As part of Bank of Valletta’s commemoration of Women’s Day, celebrated around the world on 8th March, CFO Izabela Banas visited the Women’s Rights Foundation (WRF), a voluntary organisation committed to championing women’s legal rights through education and empowerment.

She was greeted by Dr Lara Dimitrijevic, a member of the Board of Directors who gave an overview of the Foundation’s ongoing projects. They discussed the hardships some women are facing in today’s society, a reality that highlights the important role played by WRF in its efforts to ensure that women’s rights are protected through policy and law reform.

Dr Dimitrijevic commented that “our Foundation works closely with women who have experienced gender-based discrimination, including domestic violence or femicide. We focus on pushing for reform in policies aimed at protecting women and their rights, a role that is sometimes met with public backlash.” She went on to say that for the WRF, a success story is one where a woman walks away with her children, safe from harm and able to have a second chance at a healthy and full life. Whilst commending Dr Dimitrijevic for the Foundation’s work and success, Ms Banas said, “at times we forget that today we stand on the shoulders of those who came before us, fighting for rights that we now tend to take for granted. As a society we need to continue pushing to narrow the gender gap.”

As part of BOV’s wider commemoration of Women’s Day, the bank put a spotlight on three non-profit making organisations that support vulnerable women. Ms Banas’ visit to WRF formed part of this initiative.

Charles Azzopardi who heads the Bank’s CSR function within the bank explained that BOV is an organisation employing over 2,000 employees, where almost 60 per cent of the workforce is female, and where most employees have daughters, wives and/or sisters they care deeply about. “In addition to supporting our people by ensuring equal opportunities, the bank also supports work-life balance, family-friendly measures and leadership courses.

“This year, we sought the support of female representatives from the Bank’s top management to shine a light on three NGOs that support vulnerable women in our communities, in spite of the challenging circumstances they would be facing. For us, this is as important as extending a helping hand through monetary donations to help them further their mission.”
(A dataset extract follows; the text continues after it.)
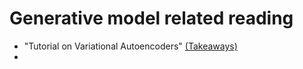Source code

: # Generative model related reading

* "Tutorial on Variational Autoencoders" [(Takeaways)](doc/3-18.md)
*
The second organisation visited was Dar Merhba Bik, an organisation run by the Good Shepherd Sisters, who work with women who have fallen victim to domestic violence. Elaine Vassallo Pavia of Dar Merħba Bik welcomed Elena Dourou, BOV’s Group Chief Internal Auditor, at one of their shelters.

She said that “a family would normally spend around six months at Dar Merħba Bik, where those in need, whether adults, seniors or children, are provided with the psycho-social services they need, including counseling and therapeutical support to help them live their life beyond the trauma of domestic abuse.” She went on to explain that once this program is completed, the family moves to a 12-month program at Dar Santa Bakhita where it is given semi-independent accommodation as it is slowly reintegrated into the community, helping it find alternative accommodation and employment. The shelter has the capacity to accommodate up to 17 families.

“This experience was truly a reality check for me,” said Ms Dourou immediately after her visit. “It was overwhelming to see both the cruelty certain women are facing, as well as the level of altruism extended by this NGO. It may sound like a cliché, but it is a classic case of women pulling women to stand on their own two feet again, making a better life for themselves and their young families.”

The last NGO participating in this initiative was Fondazzjoni Sebħ, where Yvonne Mallia, Director of Fondazzjoni Sebħ and Kerry Hermitage, Family Services Senior Manager welcomed Charles Azzopardi at Il-Milja. This NGO provides residential services to female survivors of violence and their children, as well as a community service offering support to individuals and families. Mr Azzopardi was given a tour of the residential home that offers an element of independence to the families seeking refuge.

Ms Mallia explained that at the same time, these homes act as communities where vulnerable persons feel safe sharing their experiences and supporting one another. The financial support offered by the Bank as part of this initiative is earmarked to complete a spirituality room that residents can visit for reflection as spirituality is an integral part of the recovery process. The spirituality room will cater for different cultures and religious beliefs.